Todo este processo de modificação é feito tendo em conta alguns métodos mais sustentáveis, tais como o aproveitamento da água de lavar as mãos para outros fins: descargas de autoclismo, por exemplo. Além disso, também prolongamos a vida a alguns materiais antes de os descartarmos, como é o caso de latas de grão e caixas de gelado, para a organização do espaço.

Para além do aproveitamento de materiais, sabemos a importância das compras em segunda mão. Se um objeto já passou pelo processo de produção, existe e está em ótimas condições, porquê comprá-lo novo? Assim, optámos por seguir esta prática quando tivemos de adquirir os eletrodomésticos que temos no atelier. Desde o microondas à máquina de café, sentimos que esta decisão de compra em segunda mão teve um impacto positivo.

Mas nem só de “tralha” vive a tralha atelier!

Porque sabemos que antes de dar uma segunda vida aos objetos, é importante fazer com que a primeira vida seja o mais duradoura possível, aconselhamos a estimar bem as peças, limpá-las com produtos adequados, proteger as superfícies que potencialmente estarão mais expostas a contacto e atacar o bicho da madeira desde o início, evitando que ele se espalhe pelo resto da mobília.

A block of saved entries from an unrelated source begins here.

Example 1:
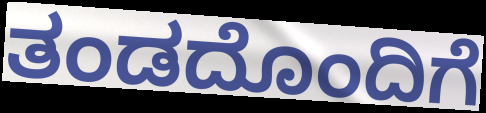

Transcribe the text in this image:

ತಂಡದೊಂದಿಗೆ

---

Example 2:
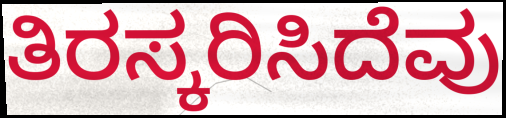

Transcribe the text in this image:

ತಿರಸ್ಕರಿಸಿದೆವು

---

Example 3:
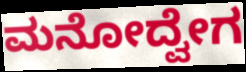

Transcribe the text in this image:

ಮನೋದ್ವೇಗ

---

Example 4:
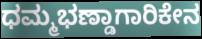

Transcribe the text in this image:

ಧಮ್ಮಭಣ್ಡಾಗಾರಿಕೇನ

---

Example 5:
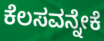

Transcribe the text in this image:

ಕೆಲಸವನ್ನೇಕೆ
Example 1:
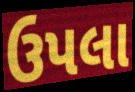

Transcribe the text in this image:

ઉપલા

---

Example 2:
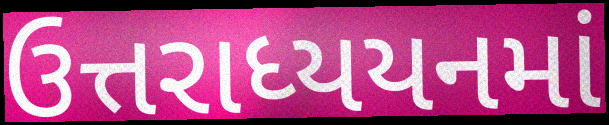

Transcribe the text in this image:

ઉત્તરાધ્યયનમાં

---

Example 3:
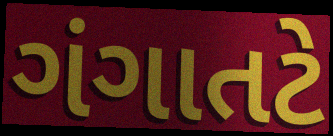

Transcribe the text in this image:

ગંગાતટે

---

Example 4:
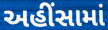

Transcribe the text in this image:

અહીંસામાં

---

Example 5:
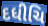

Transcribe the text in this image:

દધીચિ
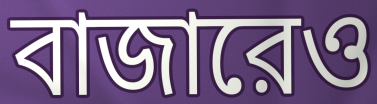
বাজারেও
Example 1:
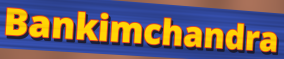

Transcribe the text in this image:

Bankimchandra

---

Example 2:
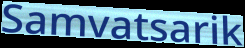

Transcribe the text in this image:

Samvatsarik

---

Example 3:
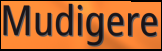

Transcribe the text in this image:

Mudigere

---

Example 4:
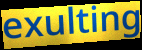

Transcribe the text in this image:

exulting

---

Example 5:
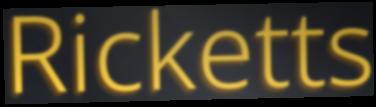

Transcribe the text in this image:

Ricketts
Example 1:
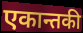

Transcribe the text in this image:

एकान्तकी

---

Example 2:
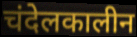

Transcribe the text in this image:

चंदेलकालीन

Outra dica económica e sustentável passa por renovar a disposição da divisão em vez de comprar móveis novos. Se calhar não precisamos de comprar um sofá novo, se calhar precisamos só de trocar o sítio onde o sofá está colocado.

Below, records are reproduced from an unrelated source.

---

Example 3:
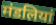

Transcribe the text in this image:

मंडलियां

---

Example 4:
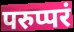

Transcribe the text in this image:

परुप्परं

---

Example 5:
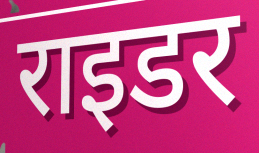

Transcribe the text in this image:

राइडर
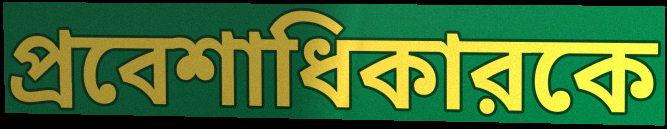
প্রবেশাধিকারকে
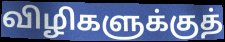
விழிகளுக்குத்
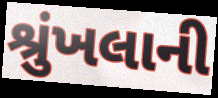
શ્રુંખલાની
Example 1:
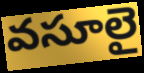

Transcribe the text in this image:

వసూలై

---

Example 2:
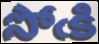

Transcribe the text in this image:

సోఁకి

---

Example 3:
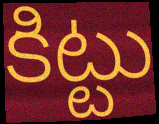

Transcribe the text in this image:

కిట్టు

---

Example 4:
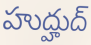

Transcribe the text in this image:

హుద్హుద్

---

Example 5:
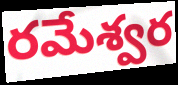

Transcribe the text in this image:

రమేశ్వర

No futuro, e por forma a conseguirmos um impacto ainda mais positivo, pretendemos fazer parcerias com marcas e fornecedores no sentido de potenciar o aproveitamento de materiais que possam estar imperfeitos e, consequentemente, terem como destino final o lixo. 

Para além do atelier em Lisboa onde trabalhamos as peças, estamos presentes nas redes sociais, em instagram.com/tralha.atelier e facebook.com/tralha.atelier e partilhamos estas e outras dicas para uma vida mais sustentável com a #discasdatralha

Por detrás deste projeto, a equipa da tralha atelier são 3 familiares:

Catarina Capelo

Trabalha há vários anos como Designer de Comunicação. Sentindo que faltava algo que a fizesse sentir realizada, descobriu a paixão pela reutilização e o caminho da sustentabilidade. Com ela no atelier, a água de lavar os rolos ainda dá para lavar os pincéis, e deixar os próximos de molho! Tenta sempre aproveitar tudo ao máximo. Os dias da Catarina parecem não ter só 24 horas: há sempre mais um espacinho para encaixar um DIY. A tralha atelier nasceu de uma certeza: não deixar nada para trás sem lhe dar toda a utilidade possível.

Tiago Sousa

Formado em Design de Comunicação, esteve sempre disponível para aceitar diferentes desafios profissionais. Uma das suas grandes paixões é a música. Gosta tanto que a primeira coisa que faz quando chega ao atelier (mesmo antes de vestir a roupa de trabalho) é ligar o rádio. Rock, pimba ou blues, venha o que vier, ele gosta é de bater o pezinho. Em miúdo, lembra-se de ver o avô na bancada de trabalho, a construir peças de madeira de raiz. O gosto do seu pai pela bricolage, despertou-lhe o gosto pelas artes manuais e este tipo de trabalhos. A tralha atelier nasceu da vontade de passar à prática e atribuir personalidade às peças que faz.

Rita Capelo

Designer de Cena – Artes do Espetáculo, trabalhou em diversos projetos referentes ao objeto artístico. Cenários grandes não lhe metem medo: já criou ambientes para diversas peças de teatro. Com a Rita poupamos na fatura da eletricidade: sente-se tão à vontade no atelier que encontra as ferramentas que precisa de olhos fechados. Dedicada totalmente a este universo, a tralha atelier nasceu da certeza de que existe sempre um outro olhar perante um objeto que parece estar em fim de vida.

Assim, conseguimos combater a dinâmica “compra, estraga, deita fora” e fazer um exercício de exploração do que já existe.